START RECORDS SHOWN

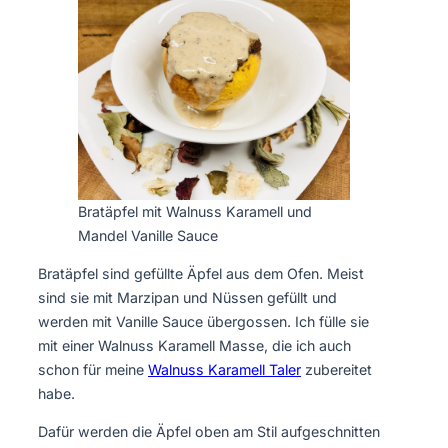
Bratäpfel mit Walnuss Karamell und
Mandel Vanille Sauce
Bratäpfel sind gefüllte Äpfel aus dem Ofen. Meist
sind sie mit Marzipan und Nüssen gefüllt und
werden mit Vanille Sauce übergossen. Ich fülle sie
mit einer Walnuss Karamell Masse, die ich auch
schon für meine
Walnuss Karamell Taler
zubereitet
habe.
Dafür werden die Äpfel oben am Stil aufgeschnitten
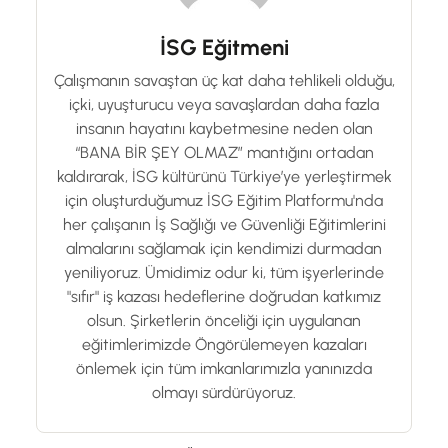
İSG Eğitmeni
Çalışmanın savaştan üç kat daha tehlikeli olduğu,
içki, uyuşturucu veya savaşlardan daha fazla
insanın hayatını kaybetmesine neden olan
“BANA BİR ŞEY OLMAZ” mantığını ortadan
kaldırarak, İSG kültürünü Türkiye’ye yerleştirmek
için oluşturduğumuz İSG Eğitim Platformu'nda
her çalışanın İş Sağlığı ve Güvenliği Eğitimlerini
almalarını sağlamak için kendimizi durmadan
yeniliyoruz. Ümidimiz odur ki, tüm işyerlerinde
"sıfır" iş kazası hedeflerine doğrudan katkımız
olsun. Şirketlerin önceliği için uygulanan
eğitimlerimizde Öngörülemeyen kazaları
önlemek için tüm imkanlarımızla yanınızda
olmayı sürdürüyoruz.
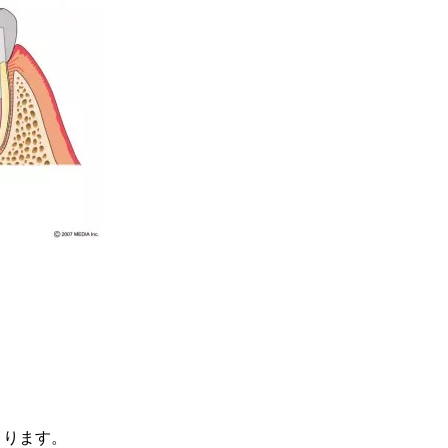
くります。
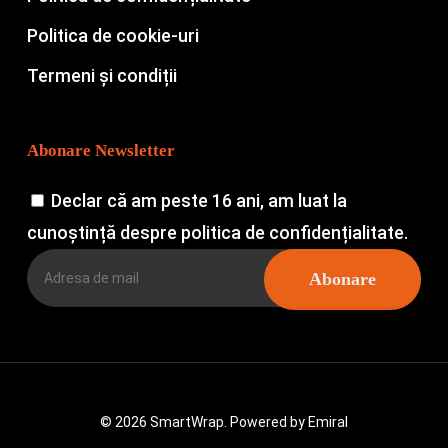
Politica de cookie-uri
Termeni și condiții
Abonare Newsletter
Declar că am peste 16 ani, am luat la
cunoștință despre politica de confidențialitate.
© 2026 SmartWrap. Powered by
Emiral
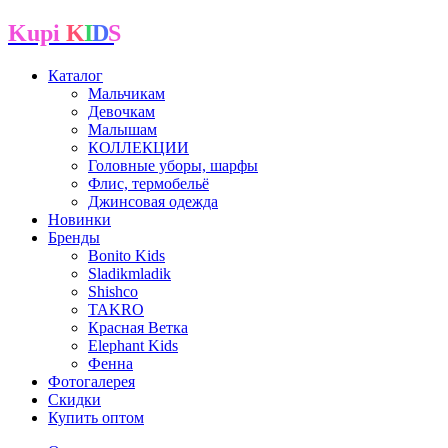
Kupi
K
I
D
S
Каталог
Мальчикам
Девочкам
Малышам
КОЛЛЕКЦИИ
Головные уборы, шарфы
Флис, термобельё
Джинсовая одежда
Новинки
Бренды
Bonito Kids
Sladikmladik
Shishco
TAKRO
Красная Ветка
Elephant Kids
Фенна
Фотогалерея
Скидки
Купить оптом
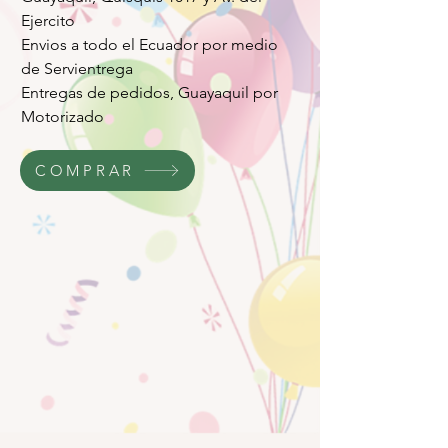
Ejercito
Envios a todo el Ecuador por medio
de Servientrega
Entregas de pedidos, Guayaquil por
Motorizado
COMPRAR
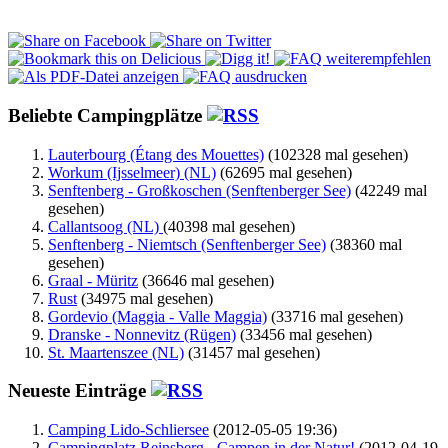
Beliebte Campingplätze
Lauterbourg (Étang des Mouettes)
(102328 mal gesehen)
Workum (Ijsselmeer) (NL)
(62695 mal gesehen)
Senftenberg - Großkoschen (Senftenberger See)
(42249 mal
gesehen)
Callantsoog (NL)
(40398 mal gesehen)
Senftenberg - Niemtsch (Senftenberger See)
(38360 mal
gesehen)
Graal - Müritz
(36646 mal gesehen)
Rust
(34975 mal gesehen)
Gordevio (Maggia - Valle Maggia)
(33716 mal gesehen)
Dranske - Nonnevitz (Rügen)
(33456 mal gesehen)
St. Maartenszee (NL)
(31457 mal gesehen)
Neueste Einträge
Camping Lido-Schliersee
(2012-05-05 19:36)
Campingplatz Reinsberg - Campen in der Natur!
(2012-04-19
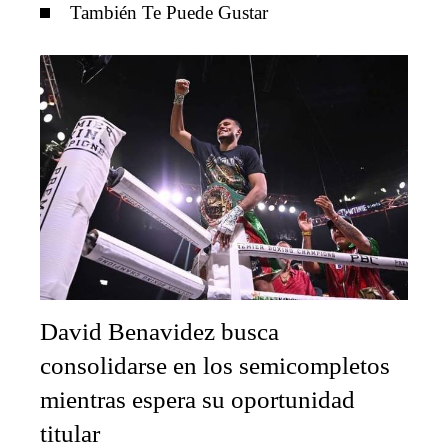
También Te Puede Gustar
David Benavidez busca
consolidarse en los semicompletos
mientras espera su oportunidad
titular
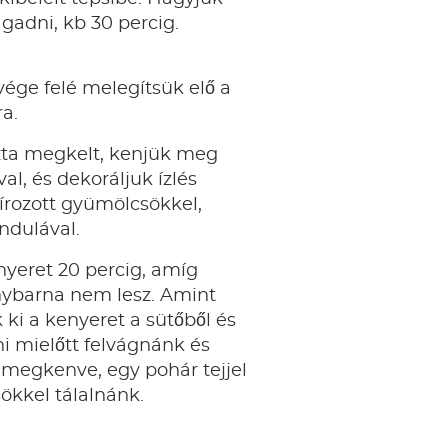
gadni, kb 30 percig.
 vége felé melegítsük elő a
ra.
zta megkelt, kenjük meg
al, és dekoráljuk ízlés
írozott gyümölcsökkel,
ndulával.
nyeret 20 percig, amíg
ybarna nem lesz. Amint
 ki a kenyeret a sütőből és
i mielőtt felvágnánk és
 megkenve, egy pohár tejjel
ökkel tálalnánk.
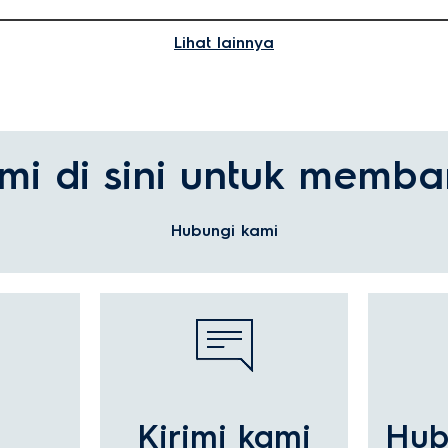
Lihat lainnya
iakan layanan perawatan produk resmi di rum
mi di sini untuk memba
linan panduan pengguna?
Hubungi kami
nan brosur?
 cara memperbaikinya?
l
Kirimi kami
Hub
anyaan garansi?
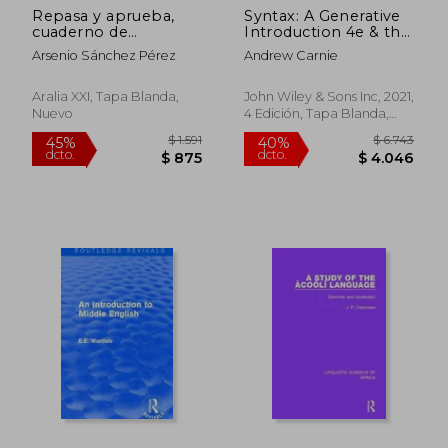
Repasa y aprueba,
Syntax: A Generative
$ 3.223
$ 1.
45%
45%
cuaderno de
Introduction 4e & the
dcto.
dcto.
$ 1.773
$ 1.0
gramática, 1 ESO
Syntax Workbook 2e
Arsenio Sánchez Pérez
Andrew Carnie
set (Introducing
Linguistics) (en
Inglés)
Aralia XXI, Tapa Blanda,
John Wiley & Sons Inc, 2021,
Nuevo
4 Edición, Tapa Blanda,
Nuevo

END RECORDS SHOWN

WRITTEN TASK: Extract every line of text from the records above without changing anything. Leave the pictures out of your answer.

SOLUTION TO THE EXERCISE:
Bratäpfel mit Walnuss Karamell und
Mandel Vanille Sauce
Bratäpfel sind gefüllte Äpfel aus dem Ofen. Meist
sind sie mit Marzipan und Nüssen gefüllt und
werden mit Vanille Sauce übergossen. Ich fülle sie
mit einer Walnuss Karamell Masse, die ich auch
schon für meine
Walnuss Karamell Taler
zubereitet
habe.
Dafür werden die Äpfel oben am Stil aufgeschnitten
İSG Eğitmeni
Çalışmanın savaştan üç kat daha tehlikeli olduğu,
içki, uyuşturucu veya savaşlardan daha fazla
insanın hayatını kaybetmesine neden olan
“BANA BİR ŞEY OLMAZ” mantığını ortadan
kaldırarak, İSG kültürünü Türkiye’ye yerleştirmek
için oluşturduğumuz İSG Eğitim Platformu'nda
her çalışanın İş Sağlığı ve Güvenliği Eğitimlerini
almalarını sağlamak için kendimizi durmadan
yeniliyoruz. Ümidimiz odur ki, tüm işyerlerinde
"sıfır" iş kazası hedeflerine doğrudan katkımız
olsun. Şirketlerin önceliği için uygulanan
eğitimlerimizde Öngörülemeyen kazaları
önlemek için tüm imkanlarımızla yanınızda
olmayı sürdürüyoruz.
くります。
Politica de cookie-uri
Termeni și condiții
Abonare Newsletter
Declar că am peste 16 ani, am luat la
cunoștință despre politica de confidențialitate.
© 2026 SmartWrap. Powered by
Emiral
Kupi
K
I
D
S
Каталог
Мальчикам
Девочкам
Малышам
КОЛЛЕКЦИИ
Головные уборы, шарфы
Флис, термобельё
Джинсовая одежда
Новинки
Бренды
Bonito Kids
Sladikmladik
Shishco
TAKRO
Красная Ветка
Elephant Kids
Фенна
Фотогалерея
Скидки
Купить оптом
Ejercito
Envios a todo el Ecuador por medio
de Servientrega
Entregas de pedidos, Guayaquil por
Motorizado
COMPRAR
Beliebte Campingplätze
Lauterbourg (Étang des Mouettes)
(102328 mal gesehen)
Workum (Ijsselmeer) (NL)
(62695 mal gesehen)
Senftenberg - Großkoschen (Senftenberger See)
(42249 mal
gesehen)
Callantsoog (NL)
(40398 mal gesehen)
Senftenberg - Niemtsch (Senftenberger See)
(38360 mal
gesehen)
Graal - Müritz
(36646 mal gesehen)
Rust
(34975 mal gesehen)
Gordevio (Maggia - Valle Maggia)
(33716 mal gesehen)
Dranske - Nonnevitz (Rügen)
(33456 mal gesehen)
St. Maartenszee (NL)
(31457 mal gesehen)
Neueste Einträge
Camping Lido-Schliersee
(2012-05-05 19:36)
Campingplatz Reinsberg - Campen in der Natur!
(2012-04-19
También Te Puede Gustar
David Benavidez busca
consolidarse en los semicompletos
mientras espera su oportunidad
titular
gadni, kb 30 percig.
 vége felé melegítsük elő a
ra.
zta megkelt, kenjük meg
al, és dekoráljuk ízlés
írozott gyümölcsökkel,
ndulával.
nyeret 20 percig, amíg
ybarna nem lesz. Amint
 ki a kenyeret a sütőből és
i mielőtt felvágnánk és
 megkenve, egy pohár tejjel
ökkel tálalnánk.
Lihat lainnya
iakan layanan perawatan produk resmi di rum
mi di sini untuk memba
linan panduan pengguna?
Hubungi kami
nan brosur?
 cara memperbaikinya?
l
Kirimi kami
Hub
anyaan garansi?
Repasa y aprueba,
Syntax: A Generative
$ 3.223
$ 1.
45%
45%
cuaderno de
Introduction 4e & the
dcto.
dcto.
$ 1.773
$ 1.0
gramática, 1 ESO
Syntax Workbook 2e
Arsenio Sánchez Pérez
Andrew Carnie
set (Introducing
Linguistics) (en
Inglés)
Aralia XXI, Tapa Blanda,
John Wiley & Sons Inc, 2021,
Nuevo
4 Edición, Tapa Blanda,
Nuevo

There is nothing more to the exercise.